Apple has refused to allow Bluetooth wireless technology to run in the background on its iPhones while monitoring other devices. Such monitoring would open the way to greater surveillance by the state, according to privacy experts. Yet, for the French and German apps to work, as it now stands, a phone would need to be unlocked and have Bluetooth running in the foreground, which is a drain on the battery and an inconvenience to the user.
A senior French official said that it was time for Europe to stop caving in to pressure from the United States, according to Reuters on April 24.
“The European states are being completely held hostage by Google and Apple, said the official, who is involved with coordination efforts of the French contact-tracing app called StopCovid.
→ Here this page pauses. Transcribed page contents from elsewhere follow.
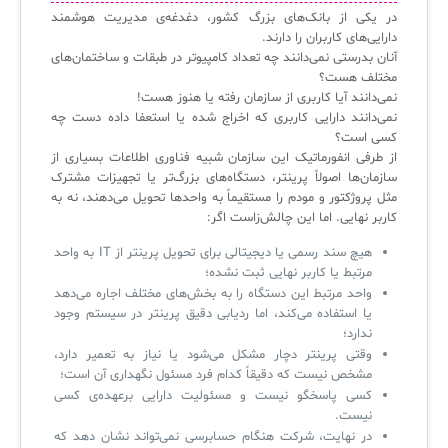
ISO/IEC 20000
اصطلاحات و تعاریف مرتبط با ITIL4
پلاگین‌های سرویس دسک پلاس
در یکی از بانک‌های بزرگ کشور، دغدغه‌ی مدیریت هوشمند
دارایی‌های کاربران را دارند.
ثبت‌نام در دوره‌های آموزشی تخصصی
کازیو
لیست کامل 34 تمرین ITIL4
راهکارهای مدیریتی فناوری اطلاعات برای مراکز آموزشی و دانشگاه‌ها
آنان بدرستی نمی‌دانند چه تعداد کامپیوتر در طبقات و ساختمان‌های
لیست دوره‌ها
مختلف هست؟
نمی‌دانند آیا کاربری از سازمان رفته یا هنوز هست!
✦
✦
✦
مقالات آموزشی
نمی‌دانند دارایی‌ کاربری که اخراج شده یا استعفا داده دست چه
کسی است؟
مدیریت خدمات سازمانی
مدیریت خدمات منابع انسانی
آموزش سیستم مدیریت خدمات فناوری اطلاعات
از طرفی انفورماتیک این سازمان شبیه فناوری اطلاعات بسیاری از
سازمان‌ها اصولاً پرینتر، دستگاه‌های بزرگ‌تر یا تجهیزات مشترک
CIs Control
سرویس دسک پلاس MSP
نکته‌های کلیدی برای مدیر انفورماتیک
مثل پروژکتور و مودم را مستقیماً به واحدها تحویل می‌دهند، نه به
کاربر نهایی. اما این چالش‌زاست اگر:
مجموعه راهکارهای آیناک
آموزش‌ ویدیویی مفاهیم سرویس دسک
اندپوینت سنترال [سامانه مدیریت نقاط پایانی]
هیچ سند رسمی یا دیجیتالی برای تحویل پرینتر از IT به واحد
ITIL & SDP
AD360
مرتبط یا کاربر نهایی ثبت نشده؛
واحد مرتبط این دستگاه را به بخش‌های مختلف اجاره می‌دهد
یا استفاده می‌کند، اما ردیابی دقیق پرینتر در سیستم وجود
ندارد؛
◆
◆
وقتی پرینتر دچار مشکل می‌شود یا نیاز به تعمیر دارد،
Log360 ابزار SIEM
آموزش فارسی ITIL4
مشخص نیست که دقیقاً کدام فرد مسئول نگهداری آن است؛
کسی پاسخگو نیست و مسئولیت دارایی برعهده‌ی کسی
چارچوب ITIL برای همه
برنامه‌ساز هوشمند App Creator
نیست.
در نهایت، شرکت هنگام حسابرسی نمی‌تواند نشان دهد که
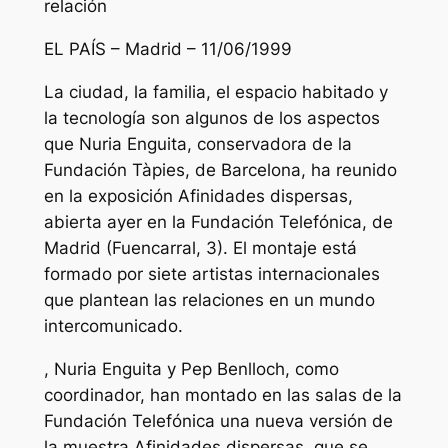
relación
EL PAÍS – Madrid – 11/06/1999
La ciudad, la familia, el espacio habitado y
la tecnología son algunos de los aspectos
que Nuria Enguita, conservadora de la
Fundación Tàpies, de Barcelona, ha reunido
en la exposición Afinidades dispersas,
abierta ayer en la Fundación Telefónica, de
Madrid (Fuencarral, 3). El montaje está
formado por siete artistas internacionales
que plantean las relaciones en un mundo
intercomunicado.
, Nuria Enguita y Pep Benlloch, como
coordinador, han montado en las salas de la
Fundación Telefónica una nueva versión de
la muestra Afinidades dispersas, que se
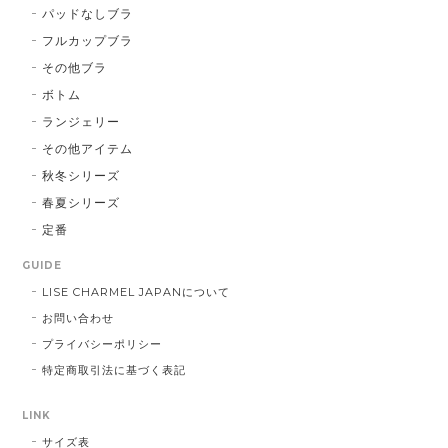
パッドなしブラ
フルカップブラ
その他ブラ
ボトム
ランジェリー
その他アイテム
秋冬シリーズ
春夏シリーズ
定番
GUIDE
LISE CHARMEL JAPANについて
お問い合わせ
プライバシーポリシー
特定商取引法に基づく表記
LINK
サイズ表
Germany’s app is being developed by the research group, Fraunhofer HHI for the Robert Koch Institute, a federal agency coordinating the national health policy response to COVID-19.
“The federal government has great trust in the system that is being tested by Fraunhofer,” said government spokeswoman Ulrike Demmer. “With a decentralized system, you have to trust Apple and Google.”
Proponents of Bluetooth apps say that they will do a better job of preserving privacy and keeping identities anonymous compared with apps that use GPS and location tracking. Critics of digital contact tracing remain dubious.
A recent Pew Research survey found that nearly 60 percent of Americans do not think that smartphone tracking will help curb the virus. Despite the lack of confidence, many more people around the world will be able to contact trace digitally soon.